*Supplied data*.

☆ ☆ ☆

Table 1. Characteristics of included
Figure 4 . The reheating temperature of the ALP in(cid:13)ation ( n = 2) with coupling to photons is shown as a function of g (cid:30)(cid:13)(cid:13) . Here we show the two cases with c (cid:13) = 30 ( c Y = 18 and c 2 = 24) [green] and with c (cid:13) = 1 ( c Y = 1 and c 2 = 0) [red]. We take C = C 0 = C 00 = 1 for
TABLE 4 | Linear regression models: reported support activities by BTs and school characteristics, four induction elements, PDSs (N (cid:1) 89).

☆ ☆ ☆

*Exercise aim*. Repeat back the material above verbatim, including every line.

*Written solution*.
Table 1. Characteristics of included
Figure 4 . The reheating temperature of the ALP in(cid:13)ation ( n = 2) with coupling to photons is shown as a function of g (cid:30)(cid:13)(cid:13) . Here we show the two cases with c (cid:13) = 30 ( c Y = 18 and c 2 = 24) [green] and with c (cid:13) = 1 ( c Y = 1 and c 2 = 0) [red]. We take C = C 0 = C 00 = 1 for
TABLE 4 | Linear regression models: reported support activities by BTs and school characteristics, four induction elements, PDSs (N (cid:1) 89).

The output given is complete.